‘Low risk’ to UK consumers from LA-MRSA - report
The risk of LA-MRSA being transmitted to UK consumers is ‘likely to be very low’ according to a risk assessment by the Food Standards Agency (FSA).
FSA advice on cooking meat thoroughly and practising good food and kitchen hygiene, remains unchanged and ‘should be sufficient’ to ensure harmful bacteria is destroyed, the report says.
The assessment looked at the risks associated with preparing, handling and consumption of foodstuffs in the UK which may be contaminated with MRSA, and in particular LA-MRSA.
John Fishwick, BVA junior vice president, called the findings “very positive news” and encouraged consumers to follow FSA advice on storing, preparing and handling meat, which includes washing hands and kitchen equipment after touching raw meat.
However, whilst the risk assessment is based on the best available evidence, FSA acknowledges that there are uncertainties about the prevalence of LA-MRSA in food and food animals.
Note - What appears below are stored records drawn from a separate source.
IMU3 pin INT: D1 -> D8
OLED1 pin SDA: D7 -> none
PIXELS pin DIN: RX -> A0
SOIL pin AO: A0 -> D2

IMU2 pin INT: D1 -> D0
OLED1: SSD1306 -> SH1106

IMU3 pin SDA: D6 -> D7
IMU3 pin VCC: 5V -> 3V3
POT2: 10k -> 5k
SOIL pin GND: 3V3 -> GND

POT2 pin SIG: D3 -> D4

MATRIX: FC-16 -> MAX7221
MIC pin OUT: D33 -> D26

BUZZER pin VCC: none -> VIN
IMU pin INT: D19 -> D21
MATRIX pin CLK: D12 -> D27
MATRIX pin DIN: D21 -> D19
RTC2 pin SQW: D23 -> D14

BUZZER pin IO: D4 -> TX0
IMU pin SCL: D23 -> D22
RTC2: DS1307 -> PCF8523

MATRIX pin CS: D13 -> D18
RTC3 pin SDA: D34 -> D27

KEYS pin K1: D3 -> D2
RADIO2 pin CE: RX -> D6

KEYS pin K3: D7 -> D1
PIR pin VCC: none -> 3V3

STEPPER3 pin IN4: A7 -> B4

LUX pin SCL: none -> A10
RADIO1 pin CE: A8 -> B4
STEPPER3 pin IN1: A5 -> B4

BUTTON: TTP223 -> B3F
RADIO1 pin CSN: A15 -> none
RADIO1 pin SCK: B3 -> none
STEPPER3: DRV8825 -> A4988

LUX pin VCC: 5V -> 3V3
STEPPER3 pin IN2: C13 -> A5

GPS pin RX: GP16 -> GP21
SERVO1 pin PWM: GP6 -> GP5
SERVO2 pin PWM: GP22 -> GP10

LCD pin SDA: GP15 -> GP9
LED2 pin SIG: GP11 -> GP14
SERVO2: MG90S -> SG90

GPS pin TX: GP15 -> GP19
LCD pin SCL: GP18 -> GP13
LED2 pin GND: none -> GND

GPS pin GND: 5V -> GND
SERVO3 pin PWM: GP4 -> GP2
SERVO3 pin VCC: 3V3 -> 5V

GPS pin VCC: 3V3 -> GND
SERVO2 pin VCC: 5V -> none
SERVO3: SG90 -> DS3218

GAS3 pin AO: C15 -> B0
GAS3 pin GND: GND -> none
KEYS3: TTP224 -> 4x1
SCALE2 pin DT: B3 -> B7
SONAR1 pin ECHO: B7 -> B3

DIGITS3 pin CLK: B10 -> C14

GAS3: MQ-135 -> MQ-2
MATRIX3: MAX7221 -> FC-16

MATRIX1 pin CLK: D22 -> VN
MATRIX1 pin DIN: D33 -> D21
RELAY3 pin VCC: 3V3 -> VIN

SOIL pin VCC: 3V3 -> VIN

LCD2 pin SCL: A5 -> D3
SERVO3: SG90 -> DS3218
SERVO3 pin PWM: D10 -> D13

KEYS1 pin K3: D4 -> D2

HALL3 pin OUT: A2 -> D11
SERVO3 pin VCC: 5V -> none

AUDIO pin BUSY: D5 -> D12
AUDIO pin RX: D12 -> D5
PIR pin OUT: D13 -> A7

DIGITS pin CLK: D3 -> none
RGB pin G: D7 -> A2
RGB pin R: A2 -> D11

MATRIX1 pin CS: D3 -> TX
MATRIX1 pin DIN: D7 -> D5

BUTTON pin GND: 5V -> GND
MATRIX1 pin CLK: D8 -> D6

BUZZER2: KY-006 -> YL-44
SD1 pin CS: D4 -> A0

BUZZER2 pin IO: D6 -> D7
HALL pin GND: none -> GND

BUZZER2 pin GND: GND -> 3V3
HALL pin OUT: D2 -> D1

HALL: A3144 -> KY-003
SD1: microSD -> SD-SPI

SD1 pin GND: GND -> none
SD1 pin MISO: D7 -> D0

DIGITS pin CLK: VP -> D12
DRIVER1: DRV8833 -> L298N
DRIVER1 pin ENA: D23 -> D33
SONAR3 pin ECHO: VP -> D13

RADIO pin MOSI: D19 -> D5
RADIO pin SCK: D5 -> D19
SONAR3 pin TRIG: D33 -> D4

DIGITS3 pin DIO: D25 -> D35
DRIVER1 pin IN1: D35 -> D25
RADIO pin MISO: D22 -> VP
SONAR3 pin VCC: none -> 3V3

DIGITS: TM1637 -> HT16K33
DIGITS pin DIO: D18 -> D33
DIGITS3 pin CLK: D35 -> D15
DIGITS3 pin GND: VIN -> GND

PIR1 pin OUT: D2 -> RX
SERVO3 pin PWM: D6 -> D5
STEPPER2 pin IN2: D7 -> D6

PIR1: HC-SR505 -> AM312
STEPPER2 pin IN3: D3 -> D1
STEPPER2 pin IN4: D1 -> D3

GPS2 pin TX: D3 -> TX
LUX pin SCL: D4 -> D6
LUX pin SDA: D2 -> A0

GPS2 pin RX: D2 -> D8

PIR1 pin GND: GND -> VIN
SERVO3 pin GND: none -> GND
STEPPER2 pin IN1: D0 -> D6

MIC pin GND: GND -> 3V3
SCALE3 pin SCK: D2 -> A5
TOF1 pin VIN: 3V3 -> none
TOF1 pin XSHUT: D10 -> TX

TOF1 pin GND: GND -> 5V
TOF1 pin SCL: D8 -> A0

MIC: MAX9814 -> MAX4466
Mr Fishwick added: “LA-MRSA is a resistant bacterium which has been identified in livestock in various countries throughout the world, although cases are rare in UK herds.
“However, it’s vital we don’t become complacent. It is highly important that vets continue to lead the way in encouraging the responsible use of antibiotics, to ensure valuable antimicrobials remain effective and that diseases and infections can be efficiently treated.”